Show Abstract | Download Original | Original Source | Check in Google Scholar | DOI: 10.59259/jd.v4i2.192

Abstract

This research aims to: 1) understand the judicial process for juvenile offenders with disabilities; and 2) examine and analyze the concept of resolving criminal cases committed by juvenile offenders with disabilities in the future. This study is categorized as normative research using a statutory and conceptual approach. The type of data used is secondary data, consisting of primary legal materials, secondary legal materials, and tertiary legal materials. The data collection techniques used include literature study and gathering data through electronic media related to the issues being studied. The data analysis technique applied is deductive reasoning, which involves drawing conclusions from general to specific, formulating facts, identifying causes and effects, and reasoning based on case studies. This study concludes that Law Number 11 of 2012 concerning the Juvenile Criminal Justice System (JCJS) serves as a crucial legal foundation for protecting the rights of children in conflict with the law. The JCJS Law provides room for diversion for juvenile offenders with exceptions, namely if the offender is not a repeat offender and the offense is punishable by less than seven years of imprisonment.

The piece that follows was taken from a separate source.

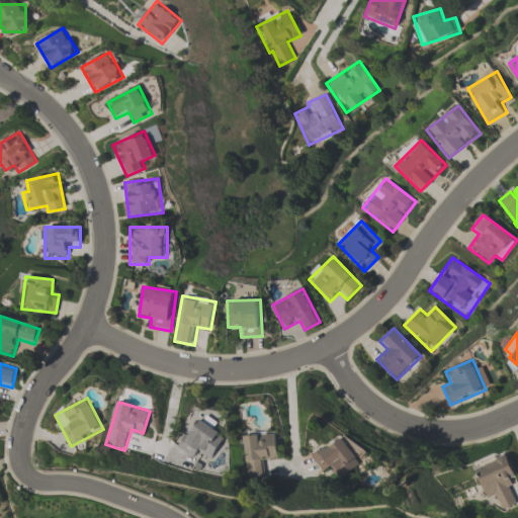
[(201,452),(211,459),(228,436),(200,416),(177,447),(196,460),(201,452)]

From a material perspective, the provisions in the JCJS Law do not rigidly explain the rights of children with disabilities when facing the law. The regulations in the JCJS Law still predominantly focus on children with normal physical conditions. From a formal perspective, there is a legal vacuum specifically regulating the rights of children with disabilities in conflict with the law, akin to the regulations for children in conflict with the law under the JCJS Law and for women in conflict with the law under Supreme Court Regulation No. 13 of 2017 on Guidelines for Adjudicating Women in Conflict with the Law. Thus, the judicial process for juvenile offenders with disabilities still applies the normal judicial system as used for other children without disabilities. In the future, if diversion is pursued for resolving criminal cases involving juvenile offenders with disabilities, another alternative for handling such cases is that judges may apply judicial pardon when making decisions. Judicial pardon is regulated under the new Criminal Code in Article 54(2), which provides a normative basis for judges in their decision-making.